-------- DOCUMENT SEGMENT

Everybody’s talking about methane…

It actually started 16 years ago when Gerald R. Dickens and his colleagues published their paper on oceanic methane hydrate dissociation and the Palaeocene-Eocene Thermal Maximum (PETM). Their hypothesis that release of methane gas stored in oceanic sediments was the cause of the negative carbon-isotope excursion at the end of the Palaeocene and hence the trigger of the global warming recorded at the PETM, got scientists working on climate change and mass extinction around the world to suddenly set their old theories aside and focus on this new one.

Burning natural gas which consists of methane to 80% (Left) and a methane molecule (right).

Today, it seems, everybody’s talking about methane, CH4, this very potent greenhouse gas. From methane stored in clathrates underneath the ocean floor, or frozen by permafrost in the circum- Arctic or Antarctic tundra ( e.g. De Conti et al. 2012), to cattle or even farting dinosaurs during the Mesozoic, it poses a severe threat to life on Earth if released in large quantities. Hence, many scientific papers (see e.g. Payne et al. 2004 and references therein, and Ruhl et al. 2011) have argued that methane must have played a role in the end-Permian and end-Triassic mass extinctions, which are both associated with negative carbon-isotope excursions indicating input of light carbon (carbondioxide or methane from volcanoes or other sources).

----------------
-------- EXERCISE DATA

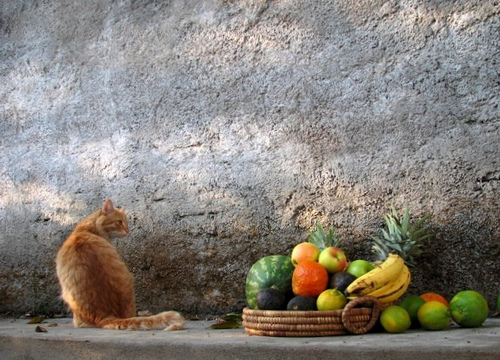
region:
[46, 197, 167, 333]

----------------

REQUIRED WORK:
Carry on the write-up about methane and mass extinctions, starting right after its last sentence.

TASK RESULT:
My colleagues and I have studied the Triassic-Jurassic (T/J) boundary of the Denmark and compared that to a well known T/J boundary succession in England. In these two areas the carbon-isotope records exhibit three negative excursions separated by two intervals with more positive carbon-isotope values. What we have found is that the most profound floral changes on land and amongst organisms in the epicontinental sea that once covered these two areas, commenced within the first positive interval, i.e. between the first negative carbon-isotope peak and the second (most prominent) one. At the same level as the second negative carbon-isotope peak, which has been attributed to methane injection by e.g. Ruhl et al. 2011, the flora does not seem to be affected but is instead recovering, while organisms in the ocean continue to suffer. Hence our study suggests a more complex scenario…

You can read our paper (or just the abstract) or the press release.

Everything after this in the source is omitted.